Super Hero Training

I have terrible news to share with you.

IncrediDad is no more. My new moniker is Daddy Evil . . .

No, I don’t like the sound of that. Let’s try it again.

I am BadDad! ArchNemesis to Boy Wonder.

Why the sudden name change? As you know, IncrediReaders, we started him in daycare and, even though he survived pledge week, he is not a fan.

The tears begin as soon as I pull into the parking lot every morning. He sobs as I punch in the code to the door and all the way down the hall to his cubby. He stops for a second when we hang up his backpack but it starts all over again when I pass him off to the teacher.

I’ve never felt like a bigger bad guy than I do at this point every morning. He digs his nails into my arms, screams, and begs me not to go. What do I do? I give him a kiss and walk out the door. The hardest part is ignoring his cries as I force myself to keep walking out the door. “He’ll be okay.” I repeat over and over again. This emotional ass kicking seems only fair since I continually traumatize my son every morning.

Oh how the mighty have fallen. I’ve gone from playing at the park with Boy Wonder every morning to breaking his heart every day. Like Harvey Dent once said, “You either die a hero or live long enough to see yourself become the villain.”
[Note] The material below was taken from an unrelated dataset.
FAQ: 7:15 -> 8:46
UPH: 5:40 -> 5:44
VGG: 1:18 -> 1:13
Wait a second, I wasn’t born a villain. I’m the hero of this blog! And hero’s don’t lose hope. We keep trying. It turns out that I needed help from the heroes of the Golden Age. Not Batman. Not Superman. I’m talking about the Red Hat Ladies of yore. Heroes in their Golden Years. IncrediGram and IncrediGram-In-Law! When their powers combine, it’s amazing what can get accomplished.

IncrediGram-In-Law bought Boy Wonder a new backpack for school. That present did it’s job and then some. From the minute he opened it, Boy Wonder has worn that thing like a utility belt. Some mornings, he wakes up and puts it on right away. He proudly shows it off to anyone who will listen. “Backpack! Backpack!” It’s become a morning routine for us to march it to his cubby and proudly hang it up for everyone to see.
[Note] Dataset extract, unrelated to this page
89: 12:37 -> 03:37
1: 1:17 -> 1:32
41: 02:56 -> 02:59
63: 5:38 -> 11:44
IncrediGram helps us ease Boy Wonder’s torture by picking him up early. He still does a full day, but she gets him around 3:30 instead of me not getting there until 5:00. It’s helped a lot. IncrediGram always comes armed with snacks and a juice box for the ride home. When they get to her house, Boy Wonder is content to chill on the couch and watch his favorite movies after doing hard time in the joint all day.

Who knows where we’d be without the help of these seasoned superheroes. I can’t thank them enough. In fact, they both gave me the same advice; Boy Wonder has been through so much in the past month. He will need some time to adjust. It will probably take him about twenty days to adjust to this new routine. As of today, we are on Day #11. Half-way there. And things are looking better every day. For example, lately, he’s stopped crying as soon as his teacher takes him from me.

This is just a rough patch in his super hero training. Super Hero Training…maybe that’s what we should rename daycare. I bet he’d like it a whole lot more if he was learning how to hone his super powers. What powers you ask? How about the powers of sharing, caring, and crime fighting? Yes, that’s exactly the thing that would motivate my little sidekick!

On second thought, let’s forgo the name change. There’s plenty of time for me to become a villain later on, in his teenage years. For now, I want to be the hero he needs and the one who helps him succeed!